[stylist] Vejas - prompt response
Chris Kuell
ckuell at comcast.net
Mon Feb 11 15:29:14 UTC 2013
Vejas,
I got your original post, although it went into my junk folder. Having said that, and speaking for myself, I am much more likely to respond to someone's post, which takes time and effort, when they have the courtesy of doing the same for me. This could be why people haven't commented.
I think your story has potential. I saw it as funny, and I hope you meant it that way. I don't mind it being in chapters, but if you keep it that way, I'd like to see more scene development. The number one skill you need to work on, in my opinion, is showing, not telling. This story is almost entirely telling, which doesn't engage the reader.

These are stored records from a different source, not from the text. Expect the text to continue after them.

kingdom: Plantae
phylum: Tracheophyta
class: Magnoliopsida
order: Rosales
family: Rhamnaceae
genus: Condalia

The second skill you need to work on is what I'll call plausability and logic. In this story, you start with a big banner at the front of the school which everyone can see that makes fun of the two worst students in school. Later, you have the school appalled at the competition, which everyone attended, apparently during school hours. These two events conflict with each other. I think a better approach would be to have the dumbest competition a school sanctioned event. Of course this would never happen in real life, but if your story is consistant and follows some form of logic, the reader will go along with it. The example that comes to mind is the Captain Underpants books I used to read with my kids. They are totally ridiculous, but they are funny and the plot moves in a logical order.
Thanks for sharing, and I hope my comments help you to improve your stories.